Sonuç olarak; davalı tarafça süresinde istinaf (süre tutum) dilekçesi verildiği halde, Bölge Adliye Mahkemesi’nce incelenen ilk derece mahkemesi kararında kamu düzenine ilişkin inceleme yapılıp yapılmadığı karar metninden anlaşılamamaktadır. Bu durumda Bölge Adliye Mahkemesince, mahkeme kararı kamu düzenine aykırılık yönünden de incelenerek sonucuna göre karar verilmesi gerekir.
Öte yandan; İİK’nin 269/b-4 maddesi hükmü gereğince borçluya gönderilen ihtarlı ödeme emri TBK’nin 315.maddesinde yazılı ihtar yerine geçer. Türk Borçlar Kanunu’nun 315. maddesinde konut ve çatılı işyeri kiralarında temerrüt ihtarında verilecek süre 30 gün olarak öngörülmüştür. Bu husus kamu düzenine ilişkin olup, buna göre; davaya dayanak icra takip dosyasında, davalı borçluya gönderilen örnek 13 ödeme emrinde 30/7 günlük ödeme ve itiraz sürelerinin verilip verilmediği hususunun da değerlendirilmesi gerekir.

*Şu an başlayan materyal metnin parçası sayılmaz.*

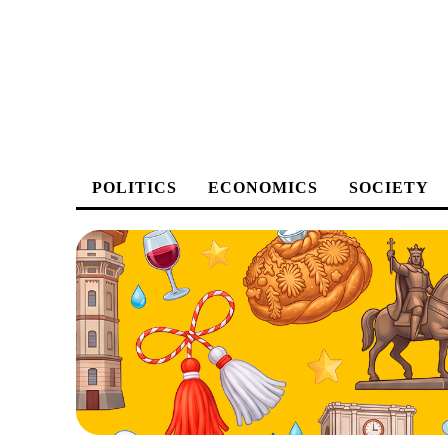
POLITICS
ECONOMICS
SOCIETY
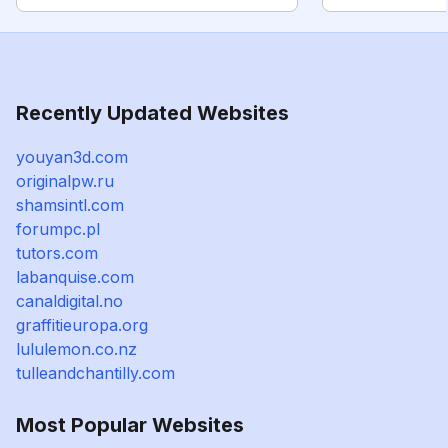
Recently Updated Websites
youyan3d.com
originalpw.ru
shamsintl.com
forumpc.pl
tutors.com
labanquise.com
canaldigital.no
graffitieuropa.org
lululemon.co.nz
tulleandchantilly.com
Most Popular Websites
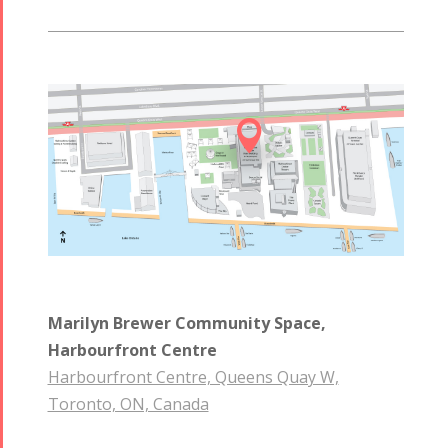

Marilyn Brewer Community Space,
Harbourfront Centre
Harbourfront Centre, Queens Quay W,
Toronto, ON, Canada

SONUÇ: … Bölge Adliye Mahkemesi 12. Hukuk Dairesi’nin 31.01.2018 tarih ve … E. – 2018/240 K. sayılı kararının yukarıda yazılı nedenlerle, 5311 sayılı Kanun ile değişik İİK’nin 364/2. maddesi göndermesiyle uygulanması gereken 6100 sayılı HMK’nin 373/2. maddeleri uyarınca BOZULMASINA, dosyanın kararı veren Bölge Adliye Mahkemesine gönderilmesine, peşin harcın istek halinde temyiz edene iadesine 13.11.2018 tarihinde oy birliğiyle karar verildi.